#### Task brief
Lines of the material that include the string "Kinder" should be returned.

#### Task data

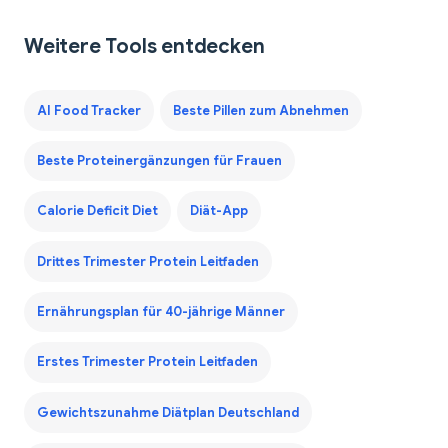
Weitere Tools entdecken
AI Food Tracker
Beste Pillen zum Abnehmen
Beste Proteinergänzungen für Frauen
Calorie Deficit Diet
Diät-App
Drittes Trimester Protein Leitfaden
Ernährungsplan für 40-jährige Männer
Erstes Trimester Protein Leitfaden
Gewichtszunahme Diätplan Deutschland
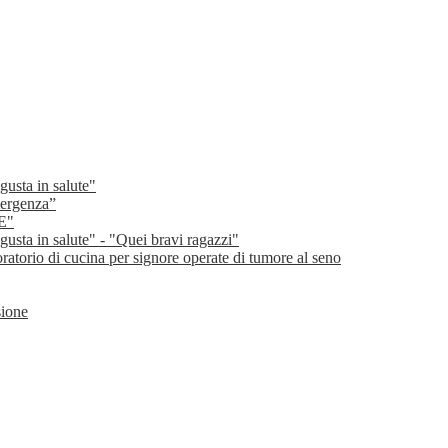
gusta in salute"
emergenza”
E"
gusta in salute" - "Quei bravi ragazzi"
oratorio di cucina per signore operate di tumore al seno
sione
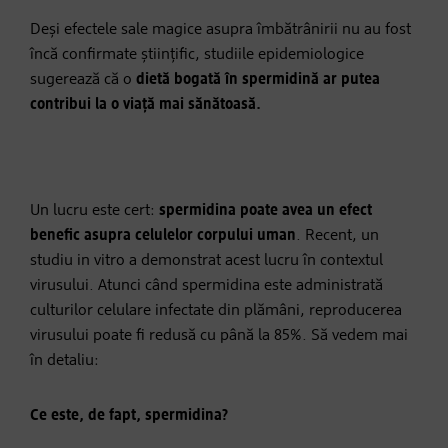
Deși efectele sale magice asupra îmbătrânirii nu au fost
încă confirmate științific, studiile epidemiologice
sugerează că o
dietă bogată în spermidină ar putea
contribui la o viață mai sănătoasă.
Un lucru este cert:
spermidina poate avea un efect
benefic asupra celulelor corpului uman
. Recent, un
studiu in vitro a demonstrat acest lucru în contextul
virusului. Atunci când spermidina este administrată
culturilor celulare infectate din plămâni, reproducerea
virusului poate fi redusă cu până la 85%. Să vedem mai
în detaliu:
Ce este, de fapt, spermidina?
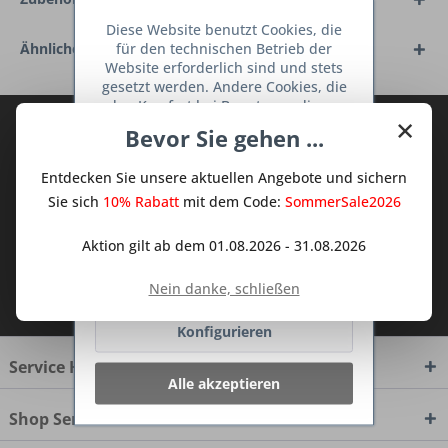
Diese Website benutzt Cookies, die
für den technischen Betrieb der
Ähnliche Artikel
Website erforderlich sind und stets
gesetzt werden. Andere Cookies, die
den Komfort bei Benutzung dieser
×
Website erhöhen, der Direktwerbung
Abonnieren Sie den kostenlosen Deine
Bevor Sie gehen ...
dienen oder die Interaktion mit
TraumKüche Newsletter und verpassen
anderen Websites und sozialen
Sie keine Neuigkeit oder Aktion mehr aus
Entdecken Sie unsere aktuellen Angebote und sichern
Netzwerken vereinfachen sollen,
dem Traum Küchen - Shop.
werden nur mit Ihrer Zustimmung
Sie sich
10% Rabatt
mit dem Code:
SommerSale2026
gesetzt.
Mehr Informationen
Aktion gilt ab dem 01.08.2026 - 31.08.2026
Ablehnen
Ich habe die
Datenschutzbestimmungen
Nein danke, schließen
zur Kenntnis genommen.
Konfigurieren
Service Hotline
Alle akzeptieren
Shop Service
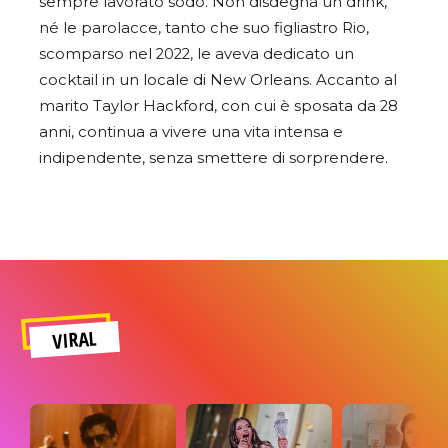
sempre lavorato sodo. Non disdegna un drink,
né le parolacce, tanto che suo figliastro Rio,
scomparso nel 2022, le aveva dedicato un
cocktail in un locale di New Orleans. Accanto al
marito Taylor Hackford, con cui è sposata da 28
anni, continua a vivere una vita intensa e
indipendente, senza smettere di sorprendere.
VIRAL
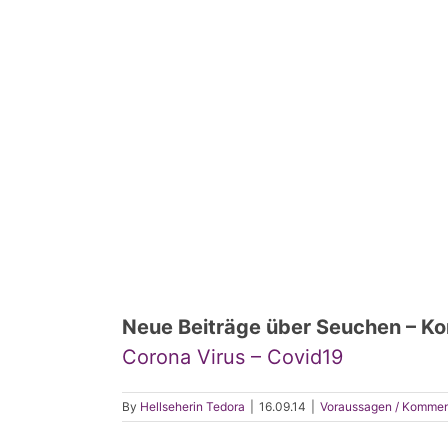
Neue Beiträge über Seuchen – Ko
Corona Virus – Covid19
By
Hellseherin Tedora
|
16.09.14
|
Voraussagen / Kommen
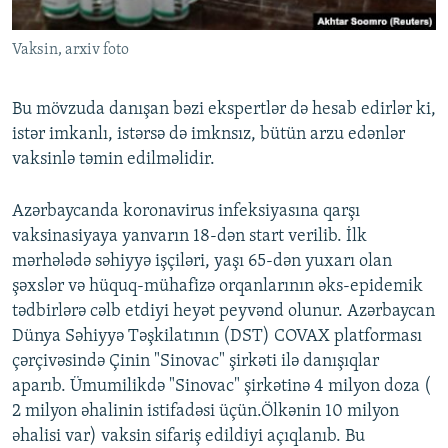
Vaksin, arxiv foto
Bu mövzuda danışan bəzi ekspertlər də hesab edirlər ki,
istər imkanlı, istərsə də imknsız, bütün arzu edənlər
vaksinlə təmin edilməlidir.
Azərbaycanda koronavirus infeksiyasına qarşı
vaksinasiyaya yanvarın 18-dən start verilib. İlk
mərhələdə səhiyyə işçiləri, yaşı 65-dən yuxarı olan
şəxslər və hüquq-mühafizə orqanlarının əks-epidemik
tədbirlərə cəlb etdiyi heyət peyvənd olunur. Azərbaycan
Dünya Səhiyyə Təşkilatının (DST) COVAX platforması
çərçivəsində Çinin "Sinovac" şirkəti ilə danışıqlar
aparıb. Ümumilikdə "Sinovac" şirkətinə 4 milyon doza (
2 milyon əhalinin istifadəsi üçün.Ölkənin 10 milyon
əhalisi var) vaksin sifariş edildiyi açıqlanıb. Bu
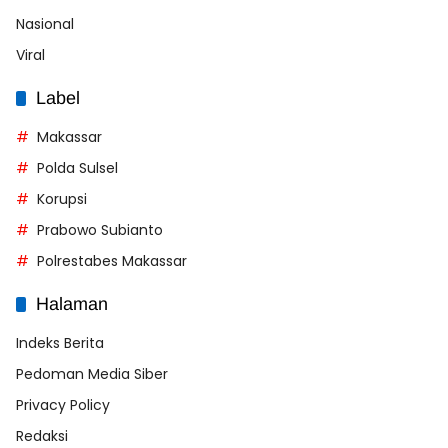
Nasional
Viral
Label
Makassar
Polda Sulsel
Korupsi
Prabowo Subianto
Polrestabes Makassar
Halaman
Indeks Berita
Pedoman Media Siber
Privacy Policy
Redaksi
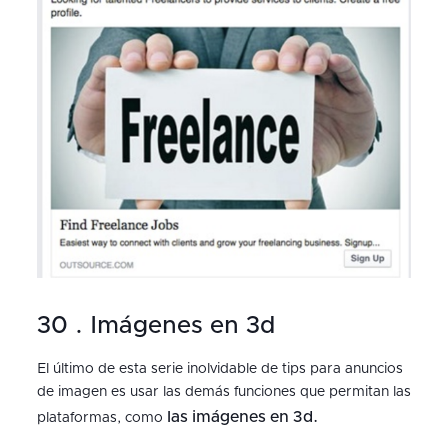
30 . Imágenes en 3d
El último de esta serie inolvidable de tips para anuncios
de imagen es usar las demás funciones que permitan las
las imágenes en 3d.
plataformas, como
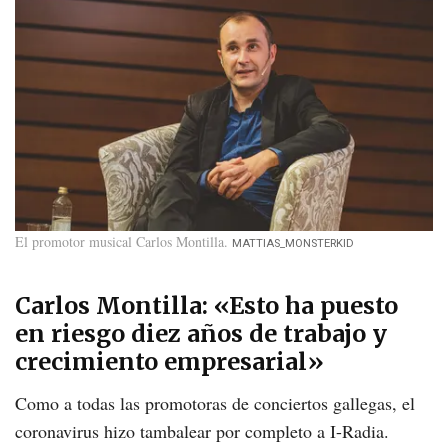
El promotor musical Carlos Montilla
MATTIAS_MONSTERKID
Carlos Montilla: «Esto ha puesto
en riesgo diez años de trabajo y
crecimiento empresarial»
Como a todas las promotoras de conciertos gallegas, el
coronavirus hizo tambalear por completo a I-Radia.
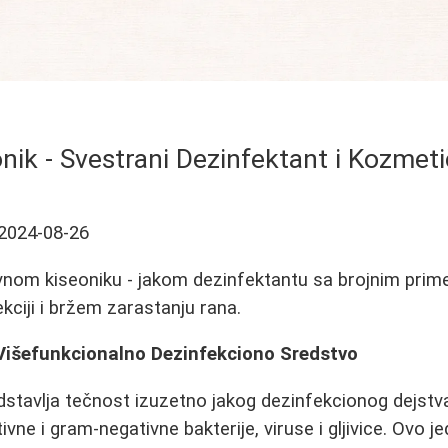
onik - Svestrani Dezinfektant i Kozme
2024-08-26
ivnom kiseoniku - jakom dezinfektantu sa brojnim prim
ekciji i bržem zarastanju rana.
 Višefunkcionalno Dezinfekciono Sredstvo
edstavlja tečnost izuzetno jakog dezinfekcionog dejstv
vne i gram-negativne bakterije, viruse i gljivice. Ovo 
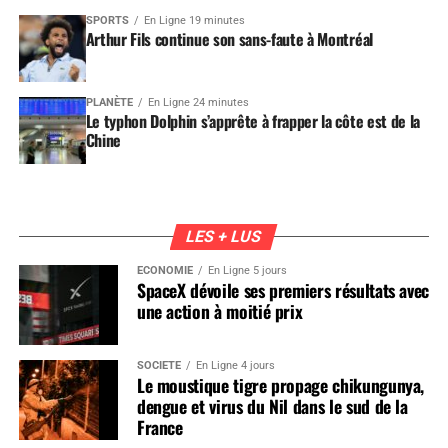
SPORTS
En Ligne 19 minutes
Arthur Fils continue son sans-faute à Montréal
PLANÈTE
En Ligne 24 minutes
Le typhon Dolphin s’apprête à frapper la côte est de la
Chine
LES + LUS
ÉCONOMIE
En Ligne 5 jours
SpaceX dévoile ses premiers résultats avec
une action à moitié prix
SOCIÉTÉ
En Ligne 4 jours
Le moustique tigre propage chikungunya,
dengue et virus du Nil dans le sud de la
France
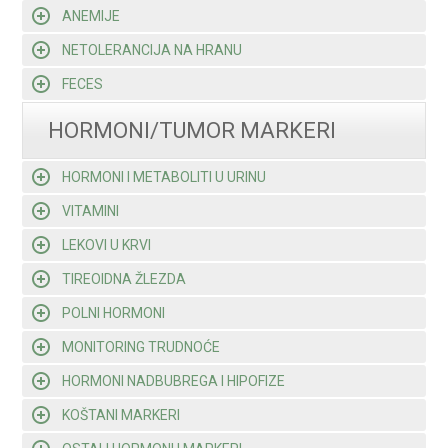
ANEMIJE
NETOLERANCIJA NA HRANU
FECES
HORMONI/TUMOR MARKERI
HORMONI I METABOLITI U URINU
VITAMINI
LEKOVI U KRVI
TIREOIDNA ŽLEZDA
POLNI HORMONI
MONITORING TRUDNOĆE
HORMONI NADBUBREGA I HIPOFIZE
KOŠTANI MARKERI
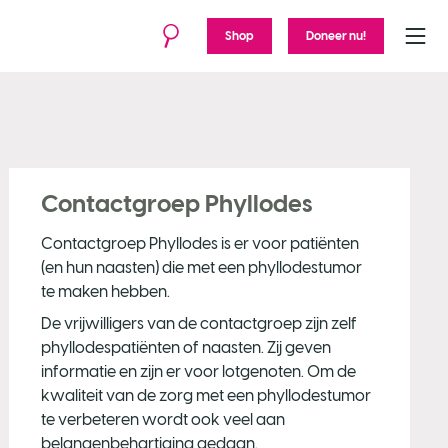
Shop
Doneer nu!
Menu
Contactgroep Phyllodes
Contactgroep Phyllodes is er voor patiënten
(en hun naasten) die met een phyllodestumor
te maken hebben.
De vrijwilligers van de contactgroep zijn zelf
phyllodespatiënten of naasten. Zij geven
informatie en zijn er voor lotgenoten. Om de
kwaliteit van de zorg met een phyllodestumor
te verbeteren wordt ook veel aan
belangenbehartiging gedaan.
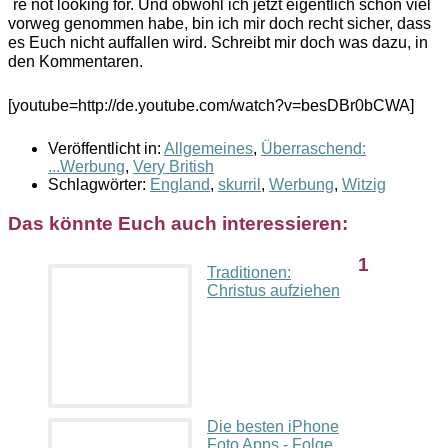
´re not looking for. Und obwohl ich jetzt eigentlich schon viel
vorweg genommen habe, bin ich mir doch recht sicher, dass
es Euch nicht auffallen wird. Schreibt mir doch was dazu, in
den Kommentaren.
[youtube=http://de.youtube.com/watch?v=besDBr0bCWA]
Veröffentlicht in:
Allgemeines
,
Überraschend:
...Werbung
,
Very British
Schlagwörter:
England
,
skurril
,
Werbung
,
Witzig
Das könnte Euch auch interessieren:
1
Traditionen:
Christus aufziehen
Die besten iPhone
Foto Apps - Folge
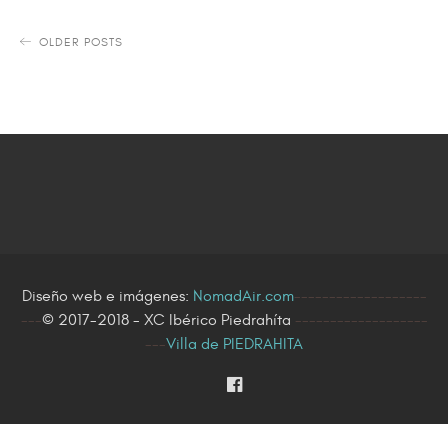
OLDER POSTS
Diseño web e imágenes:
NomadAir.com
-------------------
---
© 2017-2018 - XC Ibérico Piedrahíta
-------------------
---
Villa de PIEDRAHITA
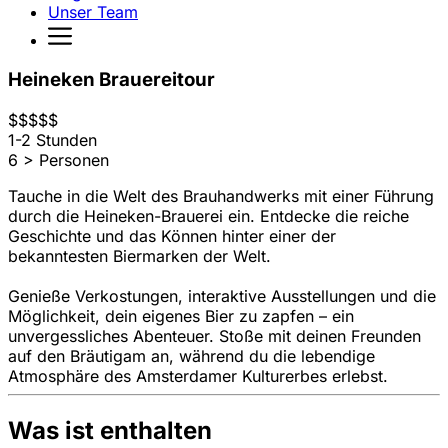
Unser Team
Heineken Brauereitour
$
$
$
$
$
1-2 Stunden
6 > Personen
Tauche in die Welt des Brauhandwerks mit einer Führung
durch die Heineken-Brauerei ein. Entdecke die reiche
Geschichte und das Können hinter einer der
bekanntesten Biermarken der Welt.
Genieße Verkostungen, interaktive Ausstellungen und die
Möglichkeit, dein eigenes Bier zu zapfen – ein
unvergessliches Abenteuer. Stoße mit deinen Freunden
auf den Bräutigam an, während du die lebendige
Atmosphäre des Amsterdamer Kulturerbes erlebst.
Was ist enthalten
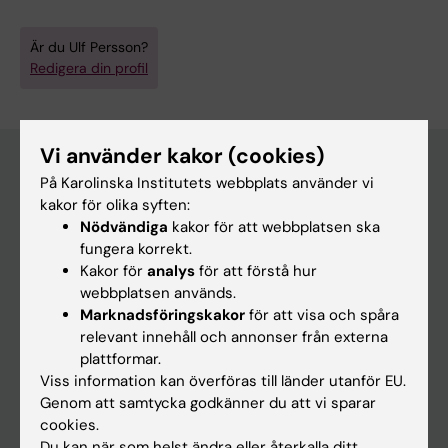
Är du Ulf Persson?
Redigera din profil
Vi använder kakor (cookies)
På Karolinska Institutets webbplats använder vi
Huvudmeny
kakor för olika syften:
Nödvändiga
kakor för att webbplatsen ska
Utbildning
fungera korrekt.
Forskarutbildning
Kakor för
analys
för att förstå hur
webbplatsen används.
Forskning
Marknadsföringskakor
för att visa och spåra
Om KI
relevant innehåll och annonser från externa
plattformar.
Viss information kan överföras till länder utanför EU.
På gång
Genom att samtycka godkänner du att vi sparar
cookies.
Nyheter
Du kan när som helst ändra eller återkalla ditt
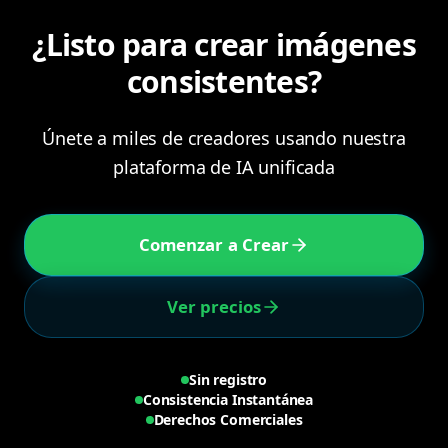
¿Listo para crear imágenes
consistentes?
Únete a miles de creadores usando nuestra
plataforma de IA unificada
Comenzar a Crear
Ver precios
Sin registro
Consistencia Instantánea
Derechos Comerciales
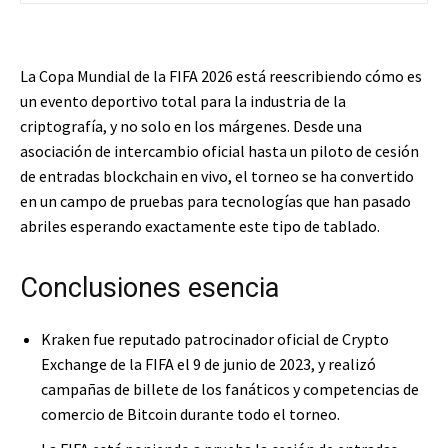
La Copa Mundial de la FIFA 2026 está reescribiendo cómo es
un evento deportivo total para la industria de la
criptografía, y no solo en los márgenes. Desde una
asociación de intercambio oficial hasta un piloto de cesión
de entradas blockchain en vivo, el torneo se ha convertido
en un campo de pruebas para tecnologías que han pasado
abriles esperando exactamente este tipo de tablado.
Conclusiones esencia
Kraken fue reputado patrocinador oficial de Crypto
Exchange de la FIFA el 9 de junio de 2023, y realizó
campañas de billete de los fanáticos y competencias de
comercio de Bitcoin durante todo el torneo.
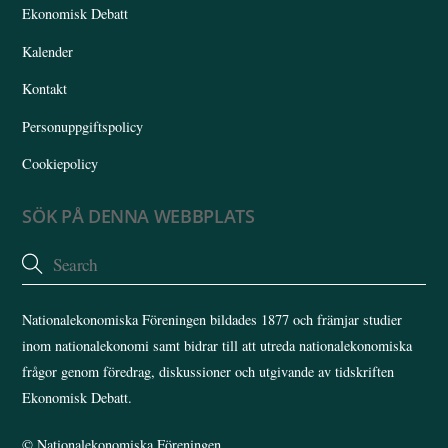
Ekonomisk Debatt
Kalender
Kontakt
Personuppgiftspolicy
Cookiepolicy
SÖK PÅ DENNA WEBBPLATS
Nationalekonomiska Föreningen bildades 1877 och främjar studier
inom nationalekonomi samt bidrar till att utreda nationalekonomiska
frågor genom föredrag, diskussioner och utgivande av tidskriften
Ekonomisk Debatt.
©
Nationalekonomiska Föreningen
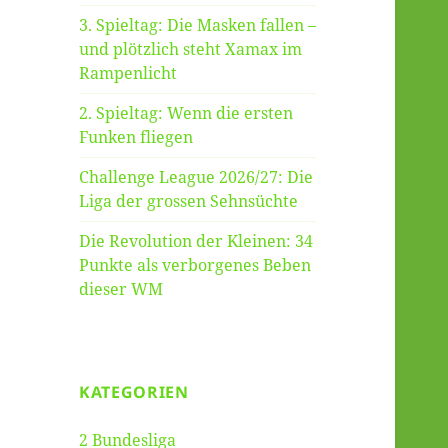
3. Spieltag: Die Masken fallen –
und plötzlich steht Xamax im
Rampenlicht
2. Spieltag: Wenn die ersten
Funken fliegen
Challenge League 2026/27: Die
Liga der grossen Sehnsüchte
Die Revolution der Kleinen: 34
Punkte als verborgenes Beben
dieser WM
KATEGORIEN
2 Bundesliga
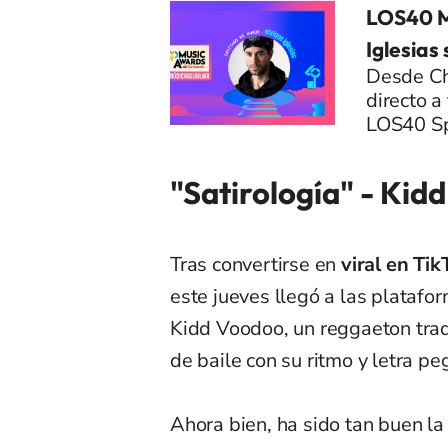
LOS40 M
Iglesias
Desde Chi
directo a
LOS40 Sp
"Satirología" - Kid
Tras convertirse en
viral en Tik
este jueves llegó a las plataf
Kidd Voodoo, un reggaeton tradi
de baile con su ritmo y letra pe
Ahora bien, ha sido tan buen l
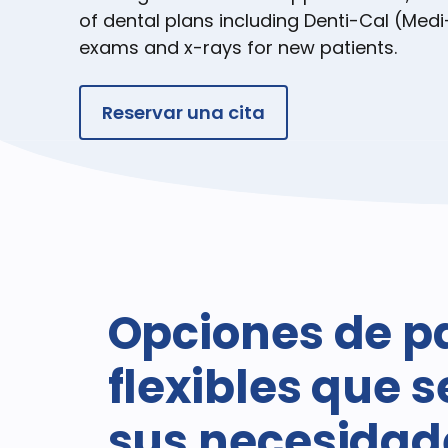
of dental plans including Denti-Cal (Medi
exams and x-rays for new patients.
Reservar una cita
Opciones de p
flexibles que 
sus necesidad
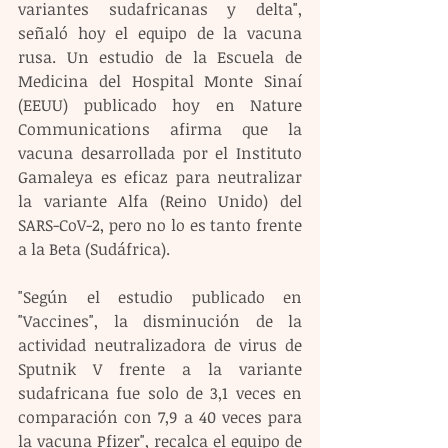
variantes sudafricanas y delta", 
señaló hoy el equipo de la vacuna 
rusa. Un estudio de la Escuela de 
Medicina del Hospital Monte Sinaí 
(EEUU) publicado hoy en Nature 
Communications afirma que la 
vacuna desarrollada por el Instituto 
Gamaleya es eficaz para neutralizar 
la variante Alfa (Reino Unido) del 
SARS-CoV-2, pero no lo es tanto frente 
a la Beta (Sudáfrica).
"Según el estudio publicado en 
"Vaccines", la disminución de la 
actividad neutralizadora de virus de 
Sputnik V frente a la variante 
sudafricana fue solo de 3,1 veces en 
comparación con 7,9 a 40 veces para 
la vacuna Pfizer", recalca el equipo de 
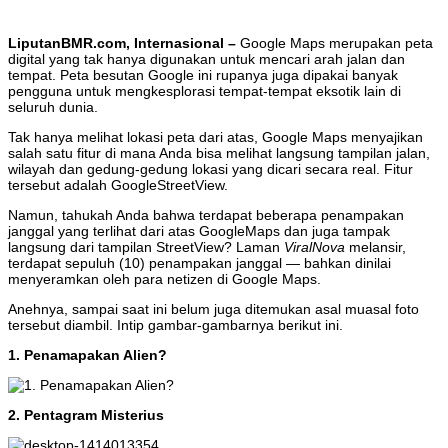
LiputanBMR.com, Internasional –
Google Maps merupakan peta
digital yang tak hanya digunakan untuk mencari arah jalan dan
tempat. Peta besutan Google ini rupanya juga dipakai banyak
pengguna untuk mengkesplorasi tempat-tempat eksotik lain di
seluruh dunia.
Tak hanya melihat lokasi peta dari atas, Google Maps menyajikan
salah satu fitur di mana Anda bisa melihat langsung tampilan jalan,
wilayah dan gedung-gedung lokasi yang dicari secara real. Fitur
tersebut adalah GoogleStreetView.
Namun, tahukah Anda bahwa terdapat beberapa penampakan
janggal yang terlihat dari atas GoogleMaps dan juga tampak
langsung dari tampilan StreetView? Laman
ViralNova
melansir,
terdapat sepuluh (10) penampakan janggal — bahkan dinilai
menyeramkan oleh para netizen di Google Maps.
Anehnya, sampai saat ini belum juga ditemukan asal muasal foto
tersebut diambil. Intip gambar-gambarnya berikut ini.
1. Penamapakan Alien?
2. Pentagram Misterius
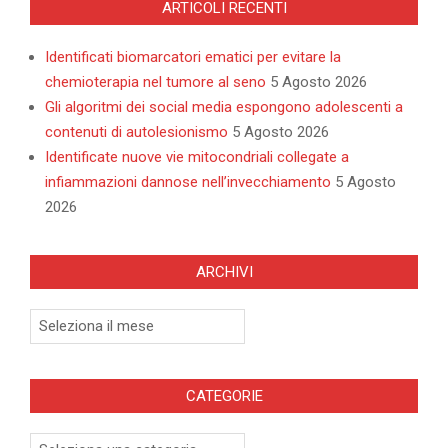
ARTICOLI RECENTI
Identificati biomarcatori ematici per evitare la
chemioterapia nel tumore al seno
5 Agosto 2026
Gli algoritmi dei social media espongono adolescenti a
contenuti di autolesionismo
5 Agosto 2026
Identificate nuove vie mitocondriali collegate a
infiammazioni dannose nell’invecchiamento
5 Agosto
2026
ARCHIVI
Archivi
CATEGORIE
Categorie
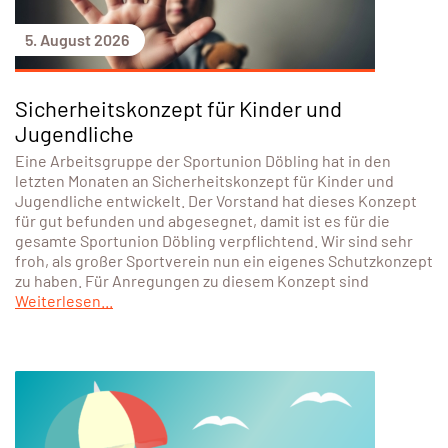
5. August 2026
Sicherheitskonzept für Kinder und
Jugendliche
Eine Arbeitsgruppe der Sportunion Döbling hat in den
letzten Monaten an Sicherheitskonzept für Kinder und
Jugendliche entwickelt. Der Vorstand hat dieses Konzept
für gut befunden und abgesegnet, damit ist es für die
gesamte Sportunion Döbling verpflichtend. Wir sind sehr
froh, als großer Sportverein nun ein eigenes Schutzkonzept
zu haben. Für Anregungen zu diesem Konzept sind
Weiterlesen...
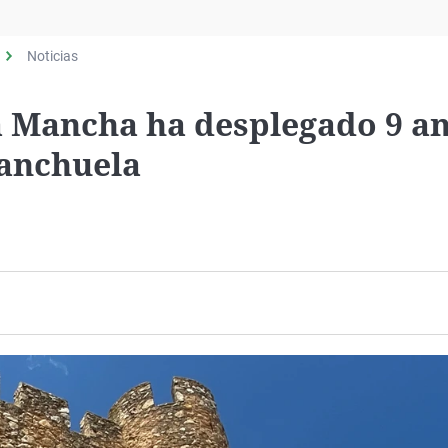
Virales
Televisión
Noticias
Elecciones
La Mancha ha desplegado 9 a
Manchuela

#### Written answer
Sicherheitskonzept für Kinder und
letzten Monaten an Sicherheitskonzept für Kinder und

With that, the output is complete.